Varoufakis le dit très nettement :  » Le plan de Schäuble est d’imposer la troïka partout — et particulièrement à Paris. Paris est le gros lot. C’est la destination finale de la troïka. Le Grexit a pour objet de créer un climat de peur pour forcer Paris, Rome et Madrid à acquiescer. » Et d’expliquer que l’asphyxie programmée de la Grèce n’est qu’un coup en longueur, comme on dit au bridge : voilà ce qui vous arrivera si vous ne passez pas sous les fourches caudines de la vertu allemande. Vous aurez chez vous les experts de la Banque centrale européenne, de la Commission européenne et du FMI. Vous allez voir : Paris sera réinstallée à Bruxelles, qui d’ailleurs sera délocalisée à Berlin.

Sans compter que l’Allemagne a tout à y gagner : ce pays à natalité faible fait payer les retraites de ses enfants du baby boom à tous les retraités européens. Bien joué. Et au passage les banques allemandes domineront à terme le système, ce qui dans une Europe qui a plus joué la financiarisaion à outrance que l’industrie — ou a fortiori la politique — n’est pas rien. Tant pis si les retraités grecs se suicident — et les autres suivront. Schäuble soigne sa cote de popularité, et Merkel, qui n’est pas tombée de la dernière pluie — elle, elle a sucé le lait de l’Allemagne de l’Est, elle sait ce que totalitarisme veut dire — va probablement utiliser la popularité de Schäuble pour se présenter à nouveau.

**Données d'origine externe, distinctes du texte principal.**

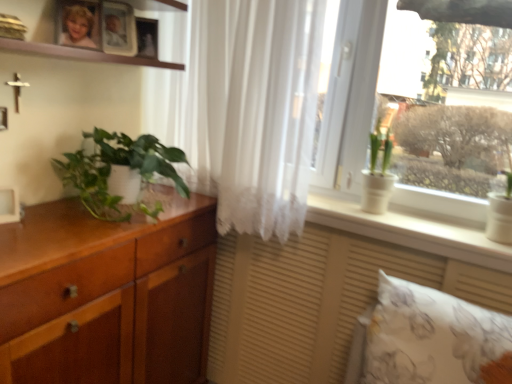
Question: From a real-world perspective, is white sheer curtain at center on top of wooden picture frame at upper center, which is the second picture frame from left to right?

Choices:
 (A) no
 (B) yes

Answer: (A)

Question: Is white sheer curtain at center aimed at wooden picture frame at upper center, which is counted as the 2th picture frame, starting from the right?

Choices:
 (A) no
 (B) yes

Answer: (B)

Question: Can you confirm if white sheer curtain at center is wider than wooden picture frame at upper center, which is the second picture frame from left to right?

Choices:
 (A) yes
 (B) no

Answer: (A)

Question: Is white sheer curtain at center positioned before wooden picture frame at upper center, placed as the second picture frame when sorted from back to front?

Choices:
 (A) no
 (B) yes

Answer: (B)

Question: Is white sheer curtain at center shorter than wooden picture frame at upper center, which is the second picture frame from left to right?

Choices:
 (A) no
 (B) yes

Answer: (A)

Question: Is white sheer curtain at center thinner than wooden picture frame at upper center, acting as the second picture frame starting from the top?

Choices:
 (A) yes
 (B) no

Answer: (B)

Question: Can you confirm if matte wooden picture frame at upper center, which is counted as the 3th picture frame, starting from the bottom, is taller than matte wood vanity at lower center?

Choices:
 (A) yes
 (B) no

Answer: (B)

Question: From the image's perspective, is matte wooden picture frame at upper center, the 1th picture frame when ordered from right to left, over matte wood vanity at lower center?

Choices:
 (A) no
 (B) yes

Answer: (B)

Question: Is matte wooden picture frame at upper center, which is counted as the 3th picture frame, starting from the bottom, behind matte wood vanity at lower center?

Choices:
 (A) yes
 (B) no

Answer: (A)

Question: Is matte wooden picture frame at upper center, which is counted as the 3th picture frame, starting from the bottom, to the right of matte wood vanity at lower center from the viewer's perspective?

Choices:
 (A) yes
 (B) no

Answer: (B)

Question: Are matte wooden picture frame at upper center, which is the 1th picture frame from back to front, and matte wood vanity at lower center far apart?

Choices:
 (A) yes
 (B) no

Answer: (A)

Question: Is matte wooden picture frame at upper center, the first picture frame in the top-to-bottom sequence, aimed at matte wood vanity at lower center?

Choices:
 (A) yes
 (B) no

Answer: (B)

Question: Does white matte picture frame at left, marked as the first picture frame in a front-to-back arrangement, have a smaller size compared to white sheer curtain at center?

Choices:
 (A) no
 (B) yes

Answer: (B)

Tant que nous ne remettons pas l’Europe sur des rails politiques, tant que nous laissons un quarteron de banquiers et de politichiens vendus décider à notre place, nous aurons Schäuble et ses comparses à la tête de l’UE. Et avec un président français qui dit « la chancelière » sans préciser « allemande », comme s’il avait fait allégeance, en bon caniche de sa maîtresse, nous ne sommes pas sortis de l’auberge. Schäuble appelle la France « la Grande Nation » : c’est ainsi que les révolutionnaires appelaient la République conquérante après 1793, mais dans la bouche d’un Allemand vertueux, ça sonne avec une note de dérision évidente.

Les décisions à prendre dépassent d’ailleurs largement le seul point de vue économique. L’Allemagne nous a imposé l’entrée dans l’UE de la Pologne, qui fait partie de sa zone d’influence. Elle nous impose vis-à-vis de la Russie une politique suicidaire, simplement parce qu’elle a des liens forts avec l’Ukraine (qui a une minuscule minorité d’origine allemande), qui dans certains cas remontent à la dernière guerre, comme le prouvent chaque jour les partis ukrainiens d’extrême-droite. Nous allons tout droit vers un affrontement Chine / USA (des analystes prévoient une revendication prochaine de l’Empire du Milieu pour glisser le yuan à la place du dollar dans l’économie mondialisée que ces imbéciles ont appelée de leurs vœux, sans voir que les successeurs de Deng Xiaoping œuvraient à dominer le monde), et il faudrait une fois pour toutes se rendre compte que nous sommes géographiquement beaucoup plus proches de Moscou, qui marche en ce moment main dans la main avec Pékin, que de Washington. Il est plus que temps de renverser les alliances — même si cela devait faire beaucoup de peine à Wolfgang Schäuble. Plus que temps de penser à nouveau de façon politique, sans se soucier de vertu économique. Les pro-européens, comme dit Varoufakis, trompent tout le monde depuis un certain temps — mais ils ne tromperont pas tout le monde tout le temps.

*Photo: Sipa. Reportage n°00718556_000071.